Identifying the Type of Equation
The given equation is a homogeneous differential equation because it can be rewritten in the form:
M(x, y)dx + N(x, y)dy = 0
where both M(x, y) and N(x, y) are homogeneous functions of the same degree. In this case, both M(x, y) and N(x, y) are homogeneous functions of degree 2.

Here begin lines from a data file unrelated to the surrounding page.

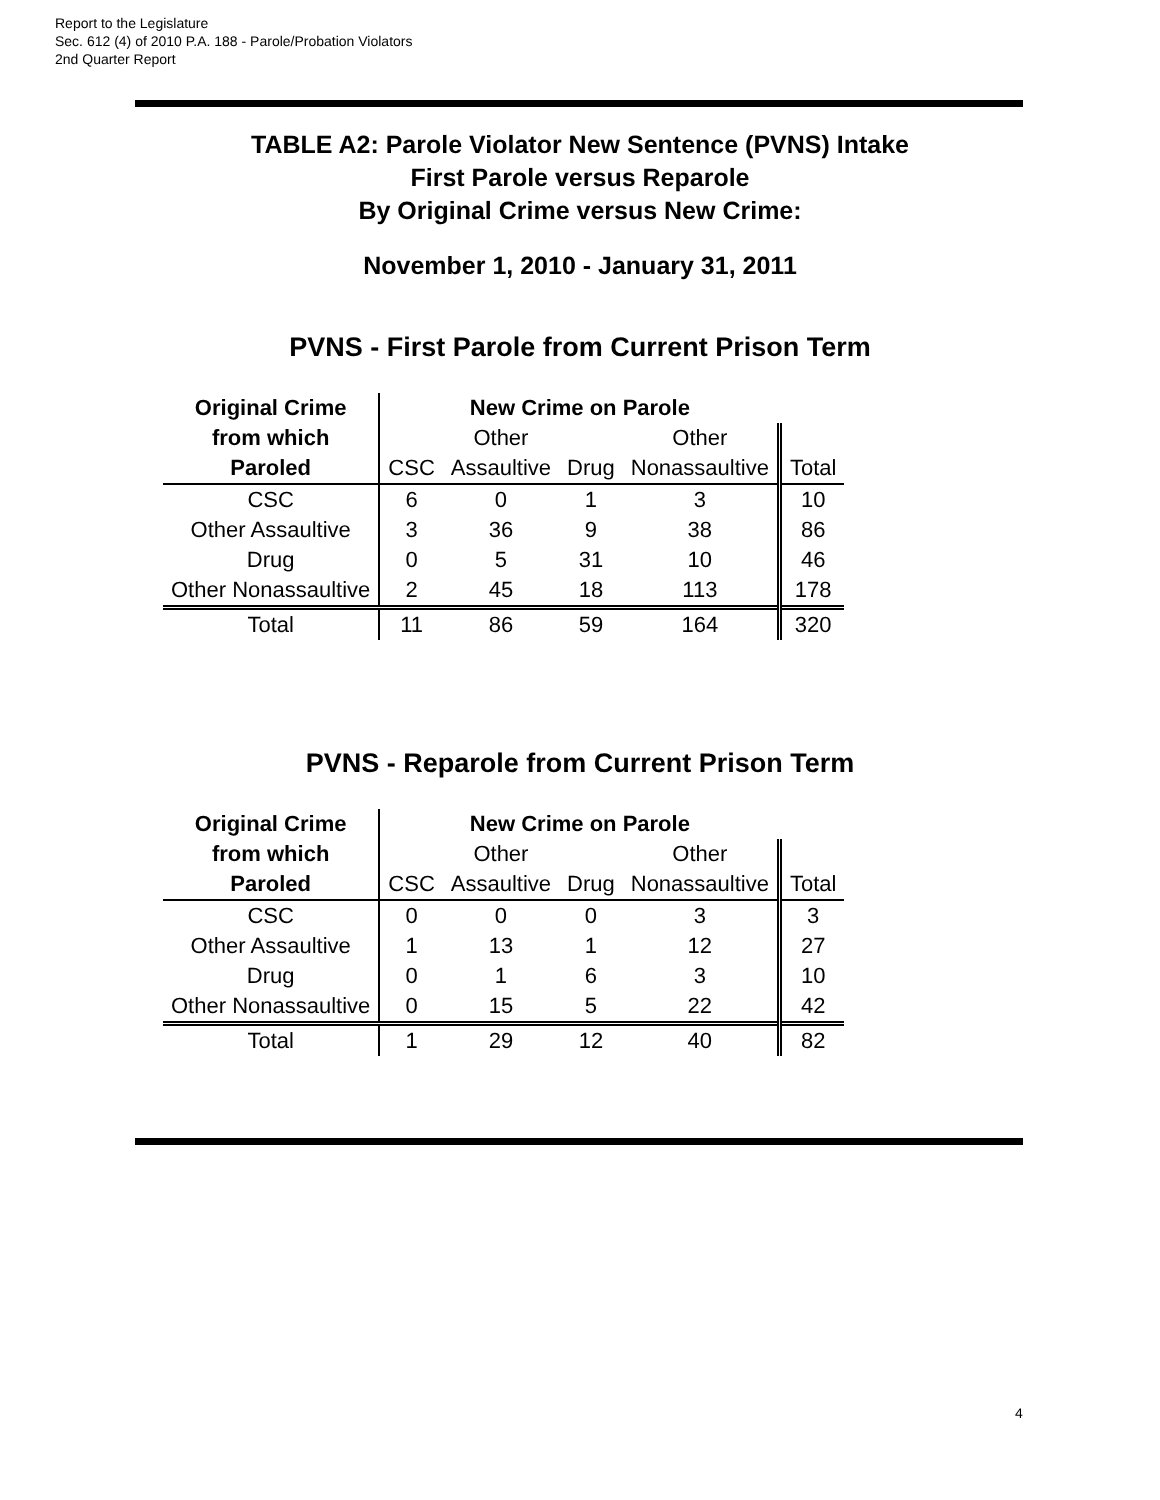Report to the Legislature
Sec. 612 (4) of 2010 P.A. 188 - Parole/Probation Violators
2nd Quarter Report
TABLE A2: Parole Violator New Sentence (PVNS) Intake
First Parole versus Reparole
By Original Crime versus New Crime:
November 1, 2010 - January 31, 2011
PVNS - First Parole from Current Prison Term
| Original Crime | New Crime on Parole | | | | |
| from which | | Other | | Other | |
| Paroled | CSC | Assaultive | Drug | Nonassaultive | Total |
| CSC | 6 | 0 | 1 | 3 | 10 |
| Other Assaultive | 3 | 36 | 9 | 38 | 86 |
| Drug | 0 | 5 | 31 | 10 | 46 |
| Other Nonassaultive | 2 | 45 | 18 | 113 | 178 |
| Total | 11 | 86 | 59 | 164 | 320 |
PVNS - Reparole from Current Prison Term
| Original Crime | New Crime on Parole | | | | |
| from which | | Other | | Other | |
| Paroled | CSC | Assaultive | Drug | Nonassaultive | Total |
| CSC | 0 | 0 | 0 | 3 | 3 |
| Other Assaultive | 1 | 13 | 1 | 12 | 27 |
| Drug | 0 | 1 | 6 | 3 | 10 |
| Other Nonassaultive | 0 | 15 | 5 | 22 | 42 |
| Total | 1 | 29 | 12 | 40 | 82 |
4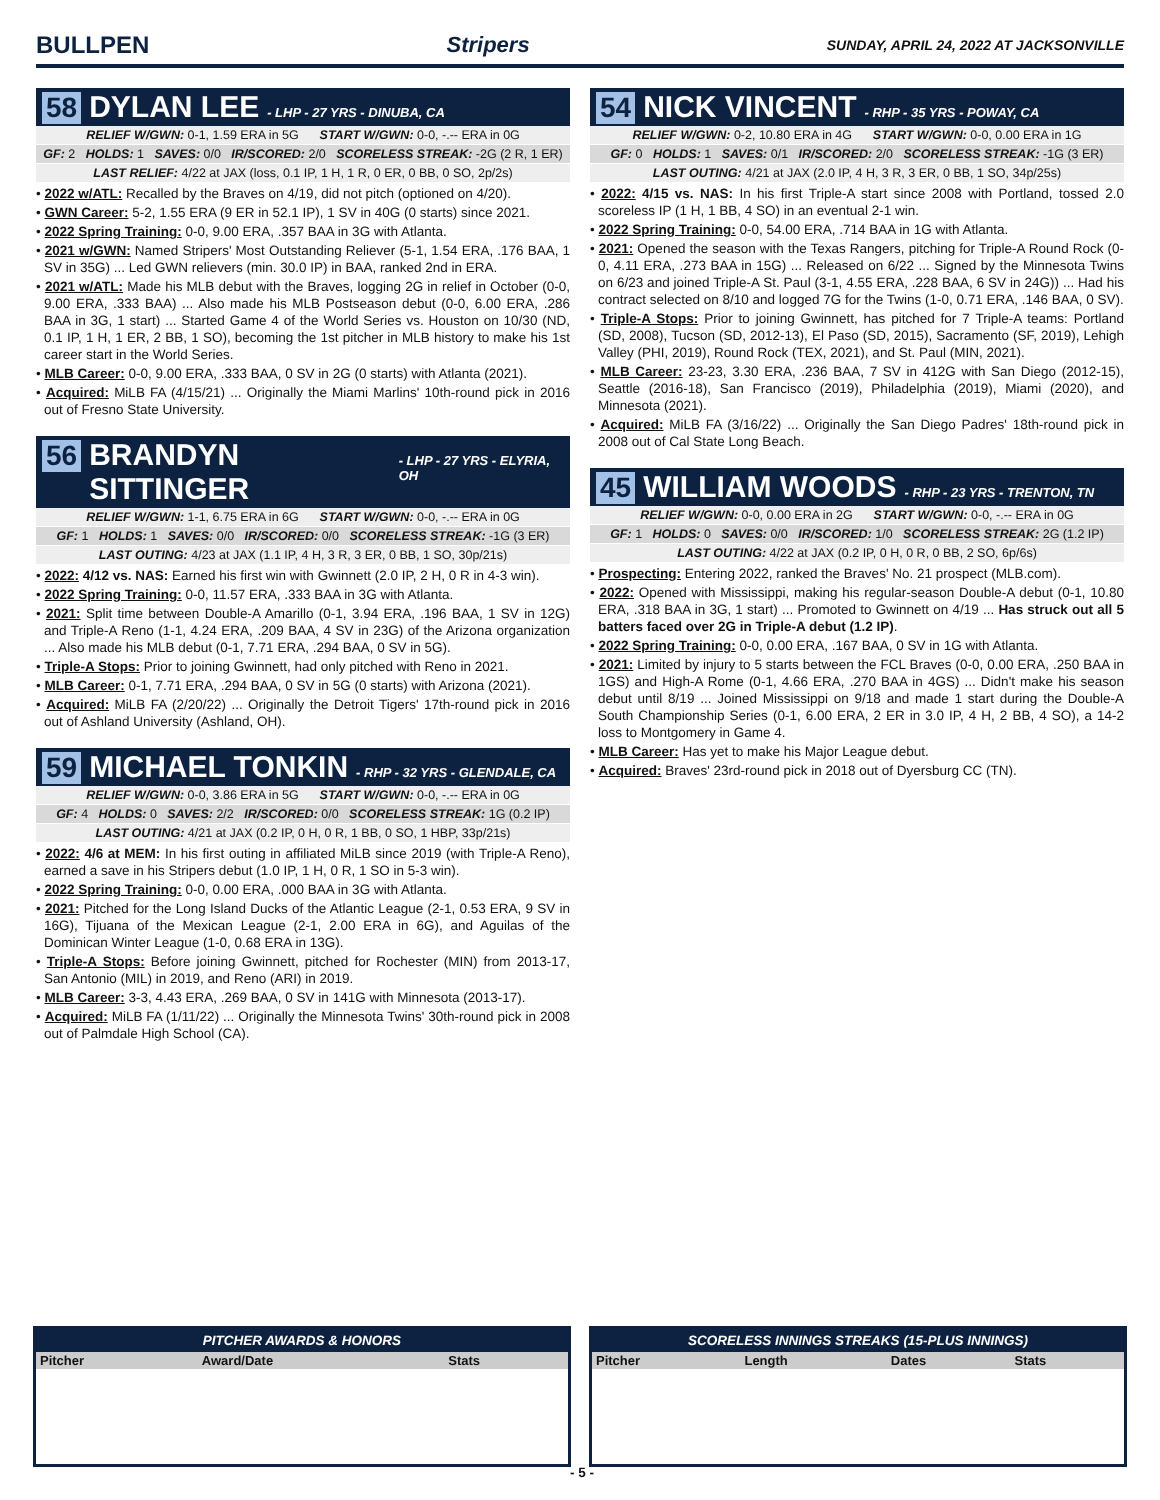BULLPEN Stripers
SUNDAY, APRIL 24, 2022 AT JACKSONVILLE
58 DYLAN LEE - LHP - 27 YRS - DINUBA, CA
RELIEF W/GWN: 0-1, 1.59 ERA in 5G START W/GWN: 0-0, -.-- ERA in 0G
GF: 2 HOLDS: 1 SAVES: 0/0 IR/SCORED: 2/0 SCORELESS STREAK: -2G (2 R, 1 ER)
LAST RELIEF: 4/22 at JAX (loss, 0.1 IP, 1 H, 1 R, 0 ER, 0 BB, 0 SO, 2p/2s)
• 2022 w/ATL: Recalled by the Braves on 4/19, did not pitch (optioned on 4/20).
• GWN Career: 5-2, 1.55 ERA (9 ER in 52.1 IP), 1 SV in 40G (0 starts) since 2021.
• 2022 Spring Training: 0-0, 9.00 ERA, .357 BAA in 3G with Atlanta.
• 2021 w/GWN: Named Stripers' Most Outstanding Reliever (5-1, 1.54 ERA, .176 BAA, 1 SV in 35G) ... Led GWN relievers (min. 30.0 IP) in BAA, ranked 2nd in ERA.
• 2021 w/ATL: Made his MLB debut with the Braves, logging 2G in relief in October (0-0, 9.00 ERA, .333 BAA) ... Also made his MLB Postseason debut (0-0, 6.00 ERA, .286 BAA in 3G, 1 start) ... Started Game 4 of the World Series vs. Houston on 10/30 (ND, 0.1 IP, 1 H, 1 ER, 2 BB, 1 SO), becoming the 1st pitcher in MLB history to make his 1st career start in the World Series.
• MLB Career: 0-0, 9.00 ERA, .333 BAA, 0 SV in 2G (0 starts) with Atlanta (2021).
• Acquired: MiLB FA (4/15/21) ... Originally the Miami Marlins' 10th-round pick in 2016 out of Fresno State University.
56 BRANDYN SITTINGER - LHP - 27 YRS - ELYRIA, OH
RELIEF W/GWN: 1-1, 6.75 ERA in 6G START W/GWN: 0-0, -.-- ERA in 0G
GF: 1 HOLDS: 1 SAVES: 0/0 IR/SCORED: 0/0 SCORELESS STREAK: -1G (3 ER)
LAST OUTING: 4/23 at JAX (1.1 IP, 4 H, 3 R, 3 ER, 0 BB, 1 SO, 30p/21s)
• 2022: 4/12 vs. NAS: Earned his first win with Gwinnett (2.0 IP, 2 H, 0 R in 4-3 win).
• 2022 Spring Training: 0-0, 11.57 ERA, .333 BAA in 3G with Atlanta.
• 2021: Split time between Double-A Amarillo (0-1, 3.94 ERA, .196 BAA, 1 SV in 12G) and Triple-A Reno (1-1, 4.24 ERA, .209 BAA, 4 SV in 23G) of the Arizona organization ... Also made his MLB debut (0-1, 7.71 ERA, .294 BAA, 0 SV in 5G).
• Triple-A Stops: Prior to joining Gwinnett, had only pitched with Reno in 2021.
• MLB Career: 0-1, 7.71 ERA, .294 BAA, 0 SV in 5G (0 starts) with Arizona (2021).
• Acquired: MiLB FA (2/20/22) ... Originally the Detroit Tigers' 17th-round pick in 2016 out of Ashland University (Ashland, OH).
59 MICHAEL TONKIN - RHP - 32 YRS - GLENDALE, CA
RELIEF W/GWN: 0-0, 3.86 ERA in 5G START W/GWN: 0-0, -.-- ERA in 0G
GF: 4 HOLDS: 0 SAVES: 2/2 IR/SCORED: 0/0 SCORELESS STREAK: 1G (0.2 IP)
LAST OUTING: 4/21 at JAX (0.2 IP, 0 H, 0 R, 1 BB, 0 SO, 1 HBP, 33p/21s)
• 2022: 4/6 at MEM: In his first outing in affiliated MiLB since 2019 (with Triple-A Reno), earned a save in his Stripers debut (1.0 IP, 1 H, 0 R, 1 SO in 5-3 win).
• 2022 Spring Training: 0-0, 0.00 ERA, .000 BAA in 3G with Atlanta.
• 2021: Pitched for the Long Island Ducks of the Atlantic League (2-1, 0.53 ERA, 9 SV in 16G), Tijuana of the Mexican League (2-1, 2.00 ERA in 6G), and Aguilas of the Dominican Winter League (1-0, 0.68 ERA in 13G).
• Triple-A Stops: Before joining Gwinnett, pitched for Rochester (MIN) from 2013-17, San Antonio (MIL) in 2019, and Reno (ARI) in 2019.
• MLB Career: 3-3, 4.43 ERA, .269 BAA, 0 SV in 141G with Minnesota (2013-17).
• Acquired: MiLB FA (1/11/22) ... Originally the Minnesota Twins' 30th-round pick in 2008 out of Palmdale High School (CA).
54 NICK VINCENT - RHP - 35 YRS - POWAY, CA
RELIEF W/GWN: 0-2, 10.80 ERA in 4G START W/GWN: 0-0, 0.00 ERA in 1G
GF: 0 HOLDS: 1 SAVES: 0/1 IR/SCORED: 2/0 SCORELESS STREAK: -1G (3 ER)
LAST OUTING: 4/21 at JAX (2.0 IP, 4 H, 3 R, 3 ER, 0 BB, 1 SO, 34p/25s)
• 2022: 4/15 vs. NAS: In his first Triple-A start since 2008 with Portland, tossed 2.0 scoreless IP (1 H, 1 BB, 4 SO) in an eventual 2-1 win.
• 2022 Spring Training: 0-0, 54.00 ERA, .714 BAA in 1G with Atlanta.
• 2021: Opened the season with the Texas Rangers, pitching for Triple-A Round Rock (0-0, 4.11 ERA, .273 BAA in 15G) ... Released on 6/22 ... Signed by the Minnesota Twins on 6/23 and joined Triple-A St. Paul (3-1, 4.55 ERA, .228 BAA, 6 SV in 24G)) ... Had his contract selected on 8/10 and logged 7G for the Twins (1-0, 0.71 ERA, .146 BAA, 0 SV).
• Triple-A Stops: Prior to joining Gwinnett, has pitched for 7 Triple-A teams: Portland (SD, 2008), Tucson (SD, 2012-13), El Paso (SD, 2015), Sacramento (SF, 2019), Lehigh Valley (PHI, 2019), Round Rock (TEX, 2021), and St. Paul (MIN, 2021).
• MLB Career: 23-23, 3.30 ERA, .236 BAA, 7 SV in 412G with San Diego (2012-15), Seattle (2016-18), San Francisco (2019), Philadelphia (2019), Miami (2020), and Minnesota (2021).
• Acquired: MiLB FA (3/16/22) ... Originally the San Diego Padres' 18th-round pick in 2008 out of Cal State Long Beach.
45 WILLIAM WOODS - RHP - 23 YRS - TRENTON, TN
RELIEF W/GWN: 0-0, 0.00 ERA in 2G START W/GWN: 0-0, -.-- ERA in 0G
GF: 1 HOLDS: 0 SAVES: 0/0 IR/SCORED: 1/0 SCORELESS STREAK: 2G (1.2 IP)
LAST OUTING: 4/22 at JAX (0.2 IP, 0 H, 0 R, 0 BB, 2 SO, 6p/6s)
• Prospecting: Entering 2022, ranked the Braves' No. 21 prospect (MLB.com).
• 2022: Opened with Mississippi, making his regular-season Double-A debut (0-1, 10.80 ERA, .318 BAA in 3G, 1 start) ... Promoted to Gwinnett on 4/19 ... Has struck out all 5 batters faced over 2G in Triple-A debut (1.2 IP).
• 2022 Spring Training: 0-0, 0.00 ERA, .167 BAA, 0 SV in 1G with Atlanta.
• 2021: Limited by injury to 5 starts between the FCL Braves (0-0, 0.00 ERA, .250 BAA in 1GS) and High-A Rome (0-1, 4.66 ERA, .270 BAA in 4GS) ... Didn't make his season debut until 8/19 ... Joined Mississippi on 9/18 and made 1 start during the Double-A South Championship Series (0-1, 6.00 ERA, 2 ER in 3.0 IP, 4 H, 2 BB, 4 SO), a 14-2 loss to Montgomery in Game 4.
• MLB Career: Has yet to make his Major League debut.
• Acquired: Braves' 23rd-round pick in 2018 out of Dyersburg CC (TN).
PITCHER AWARDS & HONORS
| Pitcher | Award/Date | Stats |
| --- | --- | --- |
SCORELESS INNINGS STREAKS (15-PLUS INNINGS)
| Pitcher | Length | Dates | Stats |
| --- | --- | --- | --- |
- 5 -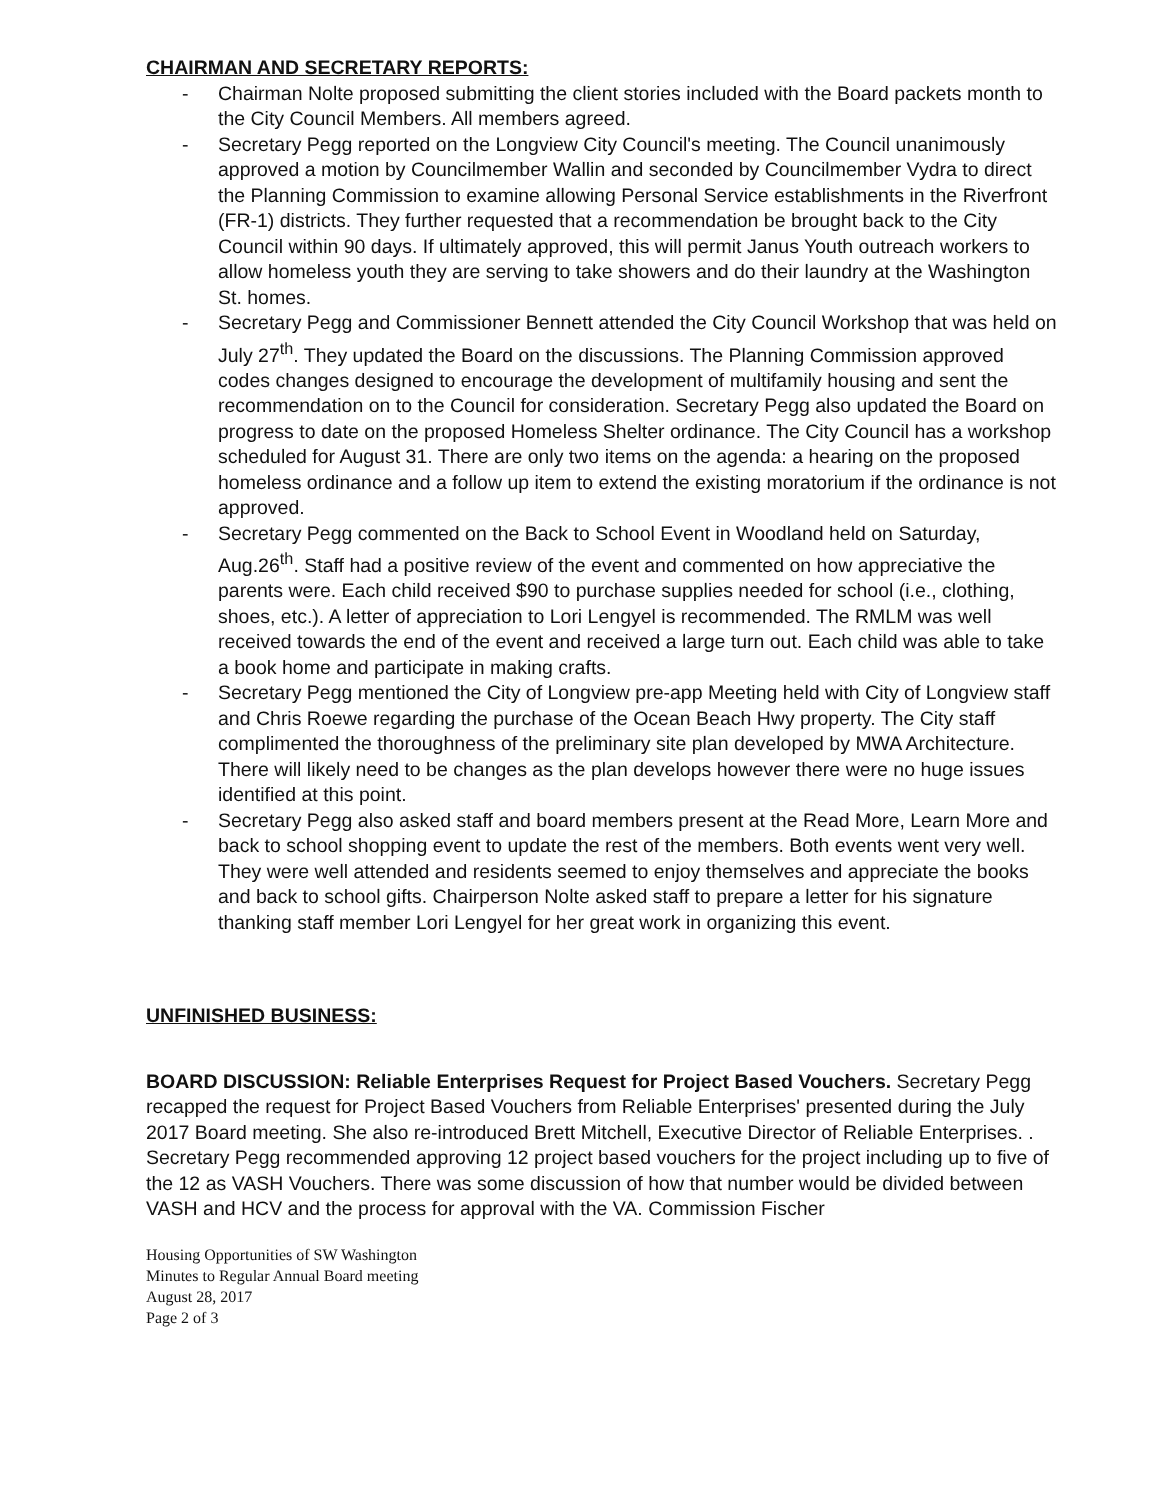CHAIRMAN AND SECRETARY REPORTS:
- Chairman Nolte proposed submitting the client stories included with the Board packets month to the City Council Members. All members agreed.
- Secretary Pegg reported on the Longview City Council's meeting. The Council unanimously approved a motion by Councilmember Wallin and seconded by Councilmember Vydra to direct the Planning Commission to examine allowing Personal Service establishments in the Riverfront (FR-1) districts. They further requested that a recommendation be brought back to the City Council within 90 days. If ultimately approved, this will permit Janus Youth outreach workers to allow homeless youth they are serving to take showers and do their laundry at the Washington St. homes.
- Secretary Pegg and Commissioner Bennett attended the City Council Workshop that was held on July 27<sup>th</sup>. They updated the Board on the discussions. The Planning Commission approved codes changes designed to encourage the development of multifamily housing and sent the recommendation on to the Council for consideration. Secretary Pegg also updated the Board on progress to date on the proposed Homeless Shelter ordinance. The City Council has a workshop scheduled for August 31. There are only two items on the agenda: a hearing on the proposed homeless ordinance and a follow up item to extend the existing moratorium if the ordinance is not approved.
- Secretary Pegg commented on the Back to School Event in Woodland held on Saturday, Aug.26<sup>th</sup>. Staff had a positive review of the event and commented on how appreciative the parents were. Each child received $90 to purchase supplies needed for school (i.e., clothing, shoes, etc.). A letter of appreciation to Lori Lengyel is recommended. The RMLM was well received towards the end of the event and received a large turn out. Each child was able to take a book home and participate in making crafts.
- Secretary Pegg mentioned the City of Longview pre-app Meeting held with City of Longview staff and Chris Roewe regarding the purchase of the Ocean Beach Hwy property. The City staff complimented the thoroughness of the preliminary site plan developed by MWA Architecture. There will likely need to be changes as the plan develops however there were no huge issues identified at this point.
- Secretary Pegg also asked staff and board members present at the Read More, Learn More and back to school shopping event to update the rest of the members. Both events went very well. They were well attended and residents seemed to enjoy themselves and appreciate the books and back to school gifts. Chairperson Nolte asked staff to prepare a letter for his signature thanking staff member Lori Lengyel for her great work in organizing this event.
UNFINISHED BUSINESS:
BOARD DISCUSSION: Reliable Enterprises Request for Project Based Vouchers. Secretary Pegg recapped the request for Project Based Vouchers from Reliable Enterprises' presented during the July 2017 Board meeting. She also re-introduced Brett Mitchell, Executive Director of Reliable Enterprises. . Secretary Pegg recommended approving 12 project based vouchers for the project including up to five of the 12 as VASH Vouchers. There was some discussion of how that number would be divided between VASH and HCV and the process for approval with the VA. Commission Fischer
Housing Opportunities of SW Washington
Minutes to Regular Annual Board meeting
August 28, 2017
Page 2 of 3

Solving the Homogeneous Differential Equation
To solve this type of equation, we use the substitution y = vx, where v is a function of x. This substitution helps us transform the equation into a separable differential equation.
1. Substitution:
Substituting y = vx, we get:
- dy = vdx + xdv
2. Substituting into the Original Equation:
Substituting the values of y and dy into the original equation, we get:
(x^2 + 2x(vx) - (vx)^2)dx + ((vx)^2 + 2x(vx) - x^2)(vdx + xdv) = 0
3. Simplifying the Equation:
Simplifying the equation, we get:
(x^2 + 2vx^2 - v^2x^2)dx + (v^2x^2 + 2vx^2 - x^2)(vdx + xdv) = 0
4. Separating the Variables:
Rearranging the terms and factoring out common factors, we get:
(1 + 2v - v^2)dx + (v^2 + 2v - 1)xdv = 0
Dividing both sides by x(1 + 2v - v^2)(v^2 + 2v - 1), we get:
dx/x + (v^2 + 2v - 1)/(1 + 2v - v^2)dv = 0
5. Integrating Both Sides:
Integrating both sides of the equation, we get:
ln|x| - ln|(1 + 2v - v^2)| = C
where C is the constant of integration.
6. Simplifying and Solving for v:
Simplifying the equation and solving for v, we get:
v = (1 ± √(5))/2
7. Back-Substitution:
Substituting back y = vx, we get:
y = ((1 ± √(5))/2)x
General Solution
Therefore, the general solution to the differential equation (x^2 + 2xy - y^2)dx + (y^2 + 2xy - x^2)dy = 0 is:
y = ((1 ± √(5))/2)x
This solution represents a family of straight lines passing through the origin, with slopes of (1 + √(5))/2 and (1 - √(5))/2.
Conclusion
We successfully solved the given differential equation using the method of substitution and integration. The solution highlights the importance of identifying the type of differential equation and applying the appropriate techniques for solving it. This example provides a comprehensive understanding of solving first-order homogeneous differential equations.